Navigating through post-Brexit bonds

If fixed income markets were complicated prior to the British EU referendum, they most certainly are now, with investors hunting for safe haven assets as the prospect for further liquidity measures in the UK and even Europe increased.

For William de Vries, head of Fixed Income at Kempen Capital Management, the defining feature for current fixed income investors remains unchanged: The dominant
influence of monetary policy on the valuation of debt, paradoxically resulting in liquidity issues. “As a result of a large scale purchase of sovereign and corporate bonds, liquidity in the market decreases” he argues.

“There is certainly a gap in perception between regulators, who appear to believe that there is sufficient liquidity, and market practitioners, who keep pointing to the fact that there is insufficient liquidity in the market. Every practitioner I speak to argues that liquidity has declined significantly,” he stresses.

“As a result of Brexit, bonds are only traded in significantly smaller units and we keep wondering whether markets will be able to go on like this in the long run or if there could be cases of scarcity,” de Vries adds.

Amidst the uncertainty of the Brexit vote, yields on ten year Dutch sovereign bonds fell to -0.003% by mid- July. The persistently low yield is certainly bad news for
long-term investors such as Dutch pension funds; as of June 2016, their average coverage ratio stood at 97%, according to Aon Hewitt.

But despite record low yields, investors trading bonds before they matured actually received quite significant returns, as De Vries points out. “Returns on government bonds with a longer maturity have actually been brilliant, but of course it is now our responsibility to point out to our client that this is unlikely to remain the same.” For example, while yields for Dutch or German 30 year bonds were negligible, had they been bought at the beginning of 2016, trading gains would have been in the
two-digit figures.

With chances high that this trend might change, De Vries’ currently advises clients to hold a relatively higher percentage of cash. “There is very little demand among our clients for high yield or emerging market debt. I think that will only pick up once there is a correction in Europe,” he adds. “At Kempen, we made the decision to invest increasingly in corporate bonds. While we do still invest in sovereign bonds, the returns no longer stand in relation to the risks.”

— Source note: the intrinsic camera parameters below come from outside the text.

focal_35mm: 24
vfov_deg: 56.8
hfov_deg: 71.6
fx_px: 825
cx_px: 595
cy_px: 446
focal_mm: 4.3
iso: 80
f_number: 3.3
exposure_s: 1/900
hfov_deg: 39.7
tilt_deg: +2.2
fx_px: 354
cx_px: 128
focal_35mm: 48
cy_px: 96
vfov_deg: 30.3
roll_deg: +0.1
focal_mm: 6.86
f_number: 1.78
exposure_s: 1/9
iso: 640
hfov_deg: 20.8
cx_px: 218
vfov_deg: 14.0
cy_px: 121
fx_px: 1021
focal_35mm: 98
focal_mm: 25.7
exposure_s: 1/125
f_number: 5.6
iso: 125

“For European investors, the key factor will be to diversify their investments, and not to purely invest in euro denominated debt. This then generates better than anticipated returns and an opportunity to control currency and volatility risks,” he suggests.

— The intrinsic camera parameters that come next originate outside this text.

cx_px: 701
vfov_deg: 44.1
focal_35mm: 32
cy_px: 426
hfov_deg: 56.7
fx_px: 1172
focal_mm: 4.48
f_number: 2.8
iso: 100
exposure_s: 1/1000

Does he consider the risk that the Brexit impact could spread across the eurozone, with potentially disastrous consequences for European sovereign debt? De Vries remains sceptical, highlighting that the shock effect of the British vote might have acted as a deterrent. Nevertheless, he warns that there are certainly dangers.“Hatred of EU institutions has been stirred for a while now, so it is not surprising that people are very distrustful.

“Holding a referendum would definitely be a big challenge for the Netherlands, and it would be important to ensure that we define the question correctly, rather than basing it on emotions, as was the case in the UK.”

“Europe will have to seriously reconsider how it wants to proceed, but at the same time I doubt that the relationship with Britain will change significantly over the next two years. Yes, there will be a different status in negotiating trade deals but in some ways, Britain has always had a separate status. I am confident that we will still benefit from European integration in the long run,” he concludes.